- Work instructions
Write each line below back out exactly, omitting its pictures.

Collection entries
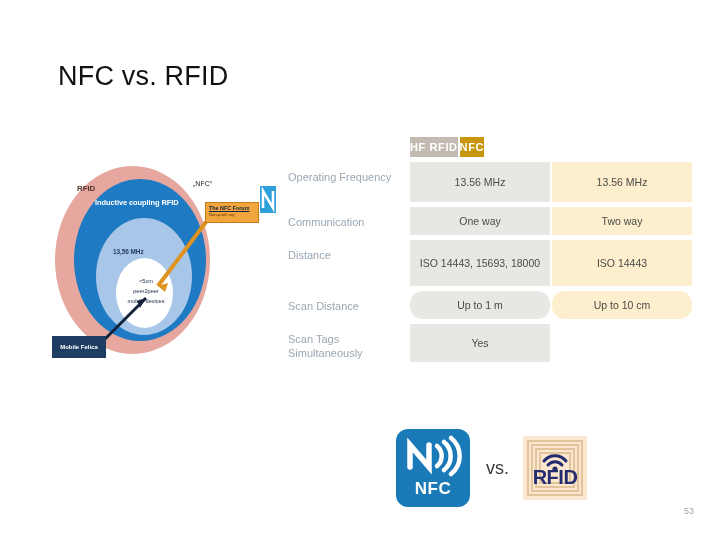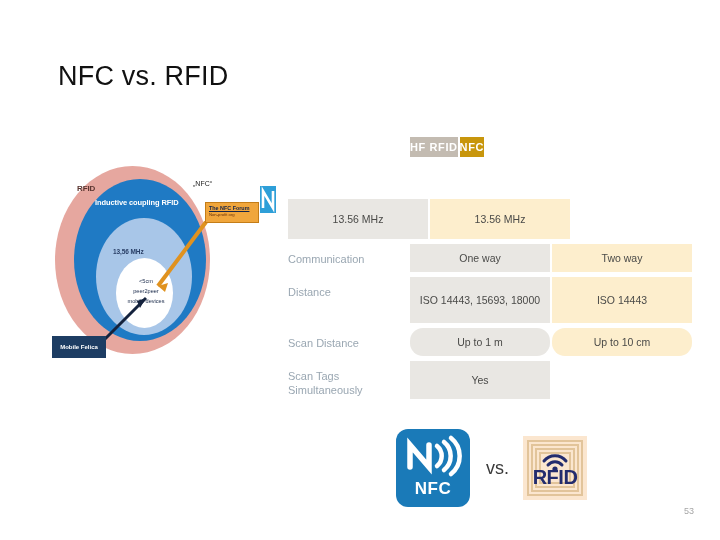--- a/index.html
+++ b/index.html
@@ -186,21 +186,21 @@
     height: 20px;
     display: flex;
     align-items: center;
     justify-content: center;
     font-size: 11px;
     font-weight: bold;
     letter-spacing: 0.6px;
   }
   .t-head.left { background: #c3bbb1; color: #ffffff; margin-right: 2px; }
   .t-head.right { background: #c8960c; color: #ffffff; }
-  .row-h1 .t-cell { min-height: 40px; margin-top: 37px; }
+  .row-h1 .t-cell { min-height: 40px; }
   .row-h2 .t-cell { min-height: 28px; }
   .row-h3 .t-cell { min-height: 46px; }
   .row-h4 .t-cell { min-height: 28px; border-radius: 13px; }
   .row-h5 .t-cell { min-height: 38px; }
 
   
   #logos {
     position: absolute;
     left: 396px;
     top: 427px;
@@ -310,20 +310,21 @@
 
   <div id="table">
 
     <div class="t-row">
       <div class="t-label"></div>
       <div class="t-head left">HF RFID</div>
       <div class="t-head right">NFC</div>
     </div>
 
     <div class="t-row row-h1">
+      <div class="t-label">Operating Frequency</div>
       <div class="t-cell left">13.56 MHz</div>
       <div class="t-cell right">13.56 MHz</div>
     </div>
 
     <div class="t-row row-h2">
       <div class="t-label">Communication</div>
       <div class="t-cell left">One way</div>
       <div class="t-cell right">Two way</div>
     </div>
 

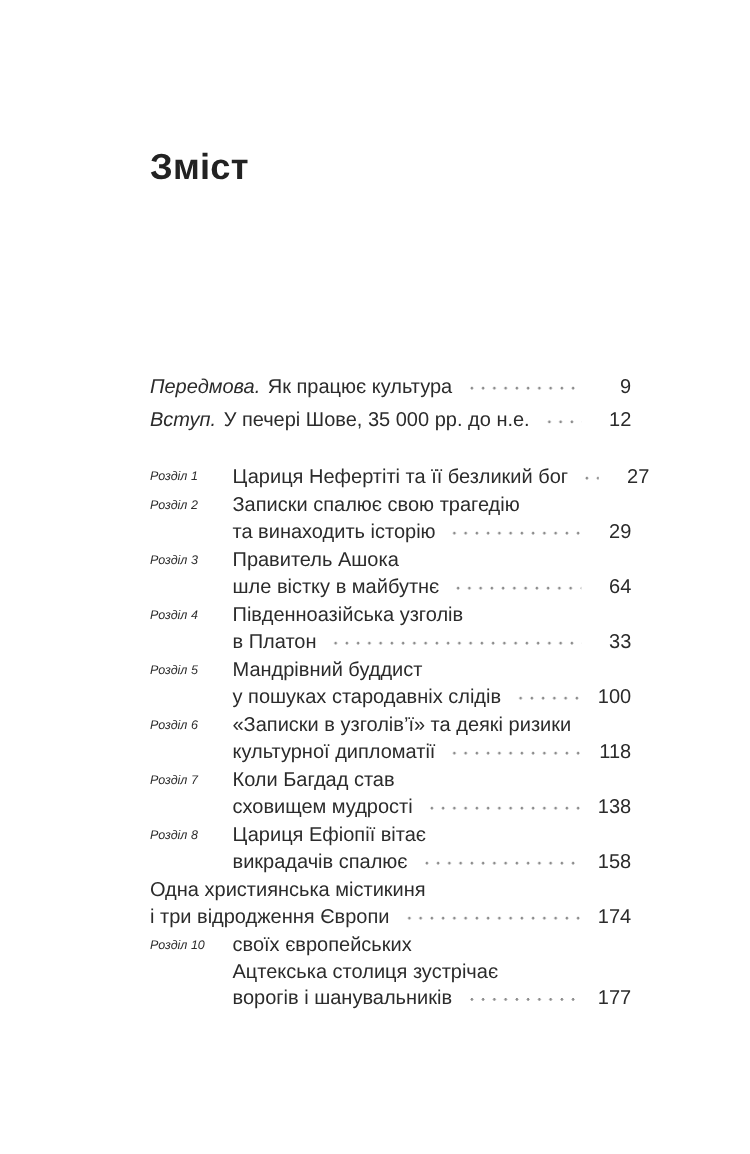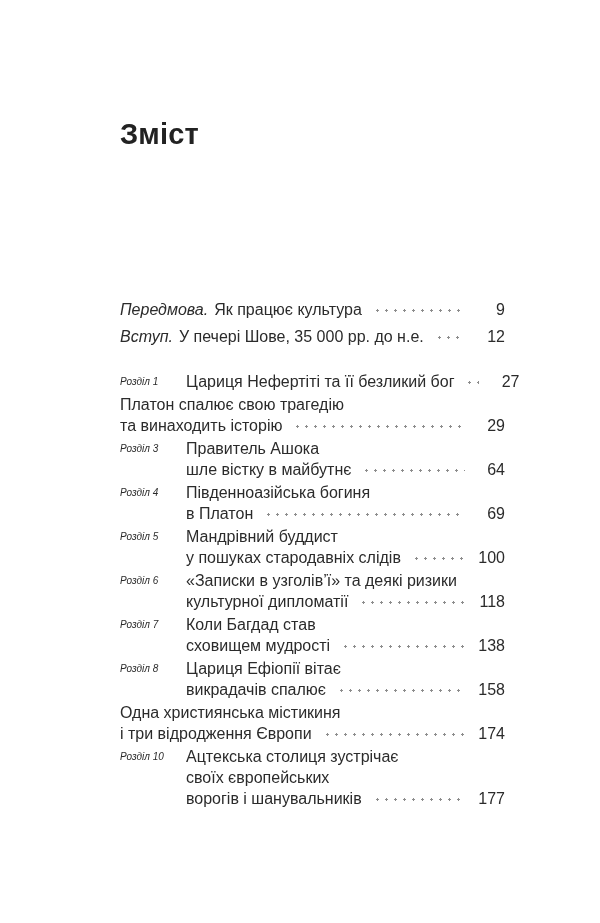--- a/index.html
+++ b/index.html
@@ -101,23 +101,24 @@
     <div class="cbody">
           <div class="tline">
             <span class="text">Цариця Нефертіті та її безликий бог</span>
             <span class="leader"></span>
             <span class="pagenum">27</span>
           </div>
         </div>
   </div>
 
   <div class="chapter-entry">
-    <div class="cbody">
-          <div class="tline">
-            <span class="text">Платон спалює свою трагедію</span>
+    <div class="label">Розділ 2</div>
+    <div class="cbody">
+          <div class="tline">
+            <span class="text">Записки спалює свою трагедію</span>
           </div>
           <div class="tline">
             <span class="text">та винаходить історію</span>
             <span class="leader"></span>
             <span class="pagenum">29</span>
           </div>
         </div>
   </div>
 
   <div class="chapter-entry">
@@ -131,26 +132,26 @@
             <span class="leader"></span>
             <span class="pagenum">64</span>
           </div>
         </div>
   </div>
 
   <div class="chapter-entry">
     <div class="label">Розділ 4</div>
     <div class="cbody">
           <div class="tline">
-            <span class="text">Південноазійська богиня</span>
+            <span class="text">Південноазійська узголів</span>
           </div>
           <div class="tline">
             <span class="text">в Платон</span>
             <span class="leader"></span>
-            <span class="pagenum">69</span>
+            <span class="pagenum">33</span>
           </div>
         </div>
   </div>
 
   <div class="chapter-entry">
     <div class="label">Розділ 5</div>
     <div class="cbody">
           <div class="tline">
             <span class="text">Мандрівний буддист</span>
           </div>
@@ -214,24 +215,24 @@
             <span class="leader"></span>
             <span class="pagenum">174</span>
           </div>
         </div>
   </div>
 
   <div class="chapter-entry">
     <div class="label">Розділ 10</div>
     <div class="cbody">
           <div class="tline">
+            <span class="text">своїх європейських</span>
+          </div>
+          <div class="tline">
             <span class="text">Ацтекська столиця зустрічає</span>
-          </div>
-          <div class="tline">
-            <span class="text">своїх європейських</span>
           </div>
           <div class="tline">
             <span class="text">ворогів і шанувальників</span>
             <span class="leader"></span>
             <span class="pagenum">177</span>
           </div>
         </div>
   </div>
 </div>
 </div>

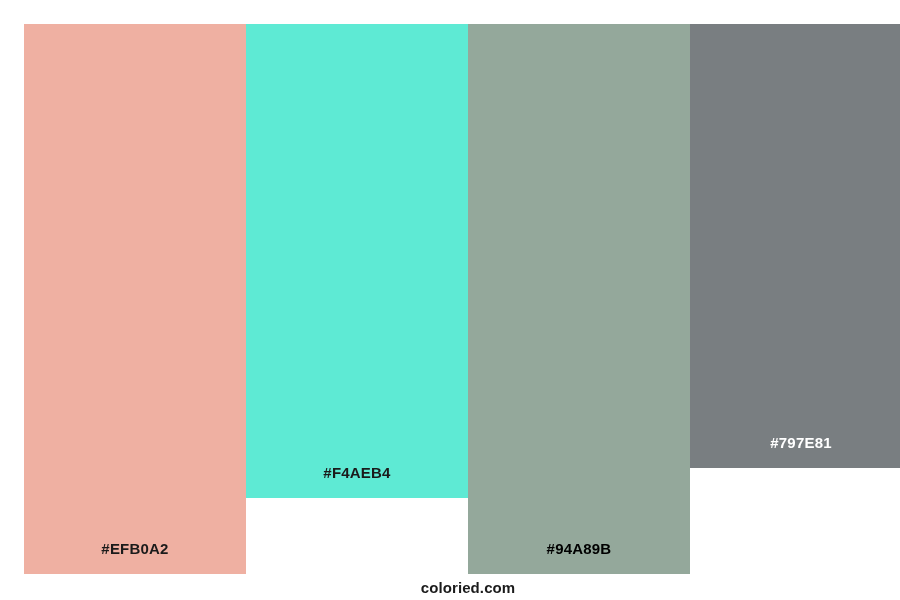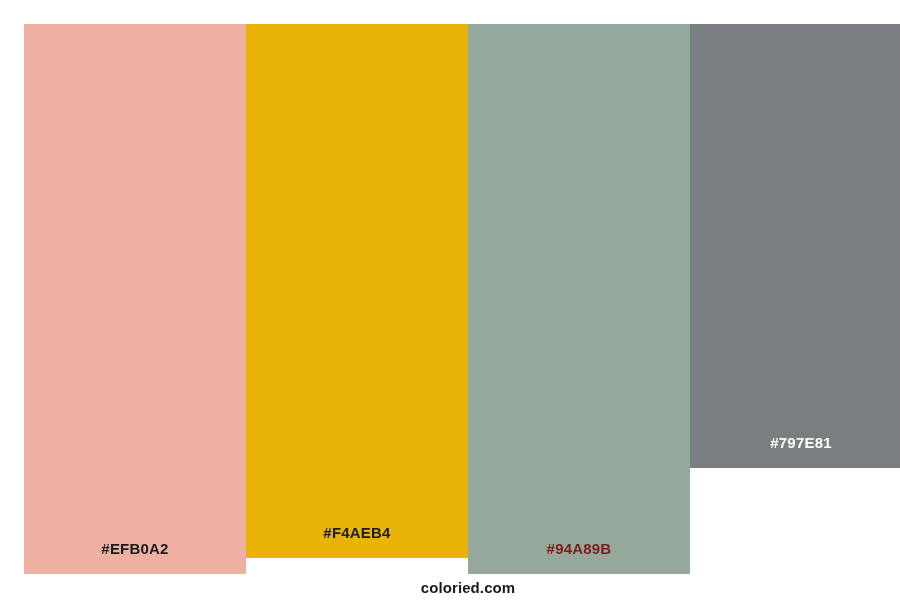--- a/index.html
+++ b/index.html
@@ -77,27 +77,27 @@
 <body>
 
 <div id="palette-page" style="background-color: rgb(255, 255, 255);">
 
   <div id="swatch-strip" style="height: 550px;">
 
     <div class="swatch" style="background-color: rgb(239, 176, 162); height: 550px;">
       <span class="swatch-label" style="color: rgb(27, 27, 27);">#EFB0A2</span>
     </div>
 
-    <div class="swatch" style="background-color: #eab308; height: 534px;">
+    <div class="swatch" style="background-color: #5eead4; height: 474px;">
       <span class="swatch-label" style="color: rgb(27, 27, 27);">#F4AEB4</span>
     </div>
 
 
     <div class="swatch" style="background-color: rgb(148, 168, 155); height: 550px;">
-      <span class="swatch-label" style="color: #7f1d1d;">#94A89B</span>
+      <span class="swatch-label" style="color: #000000;">#94A89B</span>
     </div>
 
     <div class="swatch" style="background-color: rgb(121, 126, 129); height: 444px;">
       <span class="swatch-label" style="color: rgb(255, 255, 255);">#797E81</span>
     </div>
 
   </div>
 
   <div id="footer-band" style="background-color: rgb(255, 255, 255);">
     <span id="site-credit" style="color: rgb(27, 27, 27);">coloried.com</span>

- Written response
--- a/index.html
+++ b/index.html
@@ -186,21 +186,21 @@
     height: 20px;
     display: flex;
     align-items: center;
     justify-content: center;
     font-size: 11px;
     font-weight: bold;
     letter-spacing: 0.6px;
   }
   .t-head.left { background: #c3bbb1; color: #ffffff; margin-right: 2px; }
   .t-head.right { background: #c8960c; color: #ffffff; }
-  .row-h1 .t-cell { min-height: 40px; margin-top: 37px; }
+  .row-h1 .t-cell { min-height: 40px; }
   .row-h2 .t-cell { min-height: 28px; }
   .row-h3 .t-cell { min-height: 46px; }
   .row-h4 .t-cell { min-height: 28px; border-radius: 13px; }
   .row-h5 .t-cell { min-height: 38px; }
 
   
   #logos {
     position: absolute;
     left: 396px;
     top: 427px;
@@ -310,20 +310,21 @@
 
   <div id="table">
 
     <div class="t-row">
       <div class="t-label"></div>
       <div class="t-head left">HF RFID</div>
       <div class="t-head right">NFC</div>
     </div>
 
     <div class="t-row row-h1">
+      <div class="t-label">Operating Frequency</div>
       <div class="t-cell left">13.56 MHz</div>
       <div class="t-cell right">13.56 MHz</div>
     </div>
 
     <div class="t-row row-h2">
       <div class="t-label">Communication</div>
       <div class="t-cell left">One way</div>
       <div class="t-cell right">Two way</div>
     </div>
 

--- a/index.html
+++ b/index.html
@@ -101,23 +101,24 @@
     <div class="cbody">
           <div class="tline">
             <span class="text">Цариця Нефертіті та її безликий бог</span>
             <span class="leader"></span>
             <span class="pagenum">27</span>
           </div>
         </div>
   </div>
 
   <div class="chapter-entry">
-    <div class="cbody">
-          <div class="tline">
-            <span class="text">Платон спалює свою трагедію</span>
+    <div class="label">Розділ 2</div>
+    <div class="cbody">
+          <div class="tline">
+            <span class="text">Записки спалює свою трагедію</span>
           </div>
           <div class="tline">
             <span class="text">та винаходить історію</span>
             <span class="leader"></span>
             <span class="pagenum">29</span>
           </div>
         </div>
   </div>
 
   <div class="chapter-entry">
@@ -131,26 +132,26 @@
             <span class="leader"></span>
             <span class="pagenum">64</span>
           </div>
         </div>
   </div>
 
   <div class="chapter-entry">
     <div class="label">Розділ 4</div>
     <div class="cbody">
           <div class="tline">
-            <span class="text">Південноазійська богиня</span>
+            <span class="text">Південноазійська узголів</span>
           </div>
           <div class="tline">
             <span class="text">в Платон</span>
             <span class="leader"></span>
-            <span class="pagenum">69</span>
+            <span class="pagenum">33</span>
           </div>
         </div>
   </div>
 
   <div class="chapter-entry">
     <div class="label">Розділ 5</div>
     <div class="cbody">
           <div class="tline">
             <span class="text">Мандрівний буддист</span>
           </div>
@@ -214,24 +215,24 @@
             <span class="leader"></span>
             <span class="pagenum">174</span>
           </div>
         </div>
   </div>
 
   <div class="chapter-entry">
     <div class="label">Розділ 10</div>
     <div class="cbody">
           <div class="tline">
+            <span class="text">своїх європейських</span>
+          </div>
+          <div class="tline">
             <span class="text">Ацтекська столиця зустрічає</span>
-          </div>
-          <div class="tline">
-            <span class="text">своїх європейських</span>
           </div>
           <div class="tline">
             <span class="text">ворогів і шанувальників</span>
             <span class="leader"></span>
             <span class="pagenum">177</span>
           </div>
         </div>
   </div>
 </div>
 </div>

--- a/index.html
+++ b/index.html
@@ -77,27 +77,27 @@
 <body>
 
 <div id="palette-page" style="background-color: rgb(255, 255, 255);">
 
   <div id="swatch-strip" style="height: 550px;">
 
     <div class="swatch" style="background-color: rgb(239, 176, 162); height: 550px;">
       <span class="swatch-label" style="color: rgb(27, 27, 27);">#EFB0A2</span>
     </div>
 
-    <div class="swatch" style="background-color: #eab308; height: 534px;">
+    <div class="swatch" style="background-color: #5eead4; height: 474px;">
       <span class="swatch-label" style="color: rgb(27, 27, 27);">#F4AEB4</span>
     </div>
 
 
     <div class="swatch" style="background-color: rgb(148, 168, 155); height: 550px;">
-      <span class="swatch-label" style="color: #7f1d1d;">#94A89B</span>
+      <span class="swatch-label" style="color: #000000;">#94A89B</span>
     </div>
 
     <div class="swatch" style="background-color: rgb(121, 126, 129); height: 444px;">
       <span class="swatch-label" style="color: rgb(255, 255, 255);">#797E81</span>
     </div>
 
   </div>
 
   <div id="footer-band" style="background-color: rgb(255, 255, 255);">
     <span id="site-credit" style="color: rgb(27, 27, 27);">coloried.com</span>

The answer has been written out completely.